Govannon guió a sus invitados a otra sala bajo tierra donde había muebles exquisitos, labrados con metales valiosos, y adornados con piedras preciosas de distintos colores. Parecía una especie de amplio comedor con una enorme mesa metálica y sillas de oro y plata. Encendió una chimenea e invitó a los recién llegados a cambiar sus ropas mojadas y secarse y calentarse cerca del fuego.

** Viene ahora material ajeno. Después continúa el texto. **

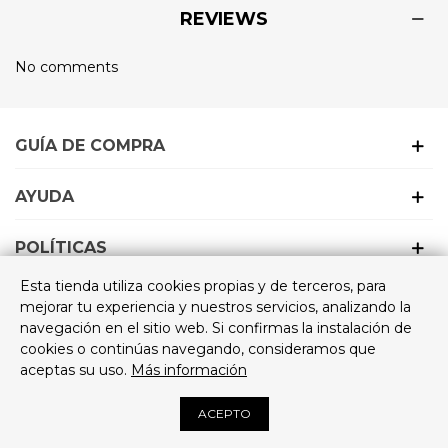
REVIEWS
No comments
GUÍA DE COMPRA
AYUDA
POLÍTICAS
ZAPATO PIEL CORDÓN
Esta tienda utiliza cookies propias y de terceros, para
EMPRESA
mejorar tu experiencia y nuestros servicios, analizando la
ELÁSTICO
navegación en el sitio web. Si confirmas la instalación de
cookies o continúas navegando, consideramos que
aceptas su uso.
Más información
Guía de tallas
24,90 €
© 2020 Powered by Anabel Díez™. Todos los derechos
ACEPTO
ADICIONAR AO CARRINHO
reservados.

—Bueno, esta reunión merece una celebración— anunció Govannon—. Y como todos deben estar hambrientos y cansados, les propongo una deliciosa cena y unas mullidas camas para que descansen después.
—Gracias, Govannon, eres increíble— le sonrió Ana.
—Sí, gracias por acogernos tan amablemente— agregó Juliana.
—Los amigos de Lug son mis amigos— declaró Govannon.
Todos comieron y bebieron, riendo y charlando alegremente, como si por un momento, hubiesen olvidado todas las angustias pasadas y presentes, como si los dos prisioneros cautivos en las entrañas de la montaña no existieran y todo estuviera bien.
Terminada la cena, Govannon los repartió en distintas habitaciones horadadas en la roca para que descansaran: Dana y Lug compartieron cama después de mucho tiempo, felices de estar juntos nuevamente. Ana y Juliana compartieron otra habitación, tal como lo habían hecho en el castillo de Vianney, y una tercera habitación fue preparada para los dos muchachos: Augusto y Llewelyn. Govannon se retiró a su propia habitación, deseando buenas noches a todos.
—¿Puedo verla?— preguntó Augusto a Llewelyn, señalando su espada.
Llewelyn la desenvainó con cuidado y se la pasó.
—Es magnífica— la admiró Augusto—. ¿La hizo Govannon para ti?
—Sí— respondió Llewelyn—. Dijo que la espada que tenía no era digna de mí ¡y conjuró esta de una roca en minutos!
—¡Impresionante!
—¿Ves estos círculos entrelazados en la hoja? Son su marca personal: así es como sabes que es una espada que proviene de él.
Augusto asintió con la cabeza:
—Prometió forjar una para mí también.
—Si quieres, cuando la tengas, podríamos practicar juntos— propuso Llewelyn.
—No creo que quieras practicar conmigo— se avergonzó Augusto—. Soy solo un principiante. Solo te haría perder el tiempo.
—¿Bromeas? ¡Yo soy un principiante también!
—¿El hijo de Lug? No lo creo.
—Mi padre no me permite tocar armas de ningún tipo. Tuve suerte de que estuvo distraído con todo ese asunto de Humberto y Cormac y no vio la espada. Si no, seguramente me habría hecho devolverla.
—¿En serio?
—Sí.
—¿Y tu madre? ¿Qué piensa del asunto?
—Creo que ya se dio cuenta de que soy un hombre.
—¡Qué suerte tienes! Mi madre está horrorizada de que ande con una espada.
—Y sin embargo la portas igualmente— observó Llewelyn—. Tal vez ella también se está dando cuenta de que eres un hombre.
—Tal vez— se encogió de hombros Augusto.
—Entonces, ¿practicarás mañana conmigo?
—Será un honor— respondió Augusto, devolviendo la espada a Llewelyn.
—Tu madre dijo que venían de otro mundo. ¿Cómo viajaron hasta aquí?— preguntó Llewelyn, intrigado.
—Por un portal. Humberto nos engañó y nos secuestró, trayéndonos aquí. Nos tuvo cautivos y a tu padre también. Me alegro de que Lug lo haya encerrado para que ya no pueda hacer más daño.
—Pero Humberto estaba diciendo la verdad, el que mintió fue Cormac— comentó Llewelyn.
—Sí, eso es extraño. Humberto es una máquina de decir mentiras. Tal vez engañó a tu padre y Cormac es inocente.
—Cormac no es inocente— gruñó Llewelyn.
—Cormac es uno de los Antiguos, ¿no es así?
—Sí. Mis padres parecen pensar que se ha reformado, que es un amigo, pero no es así.
—¿Por qué lo dices?
—¿Ves esto?— le mostró Llewelyn su mano con el anillo.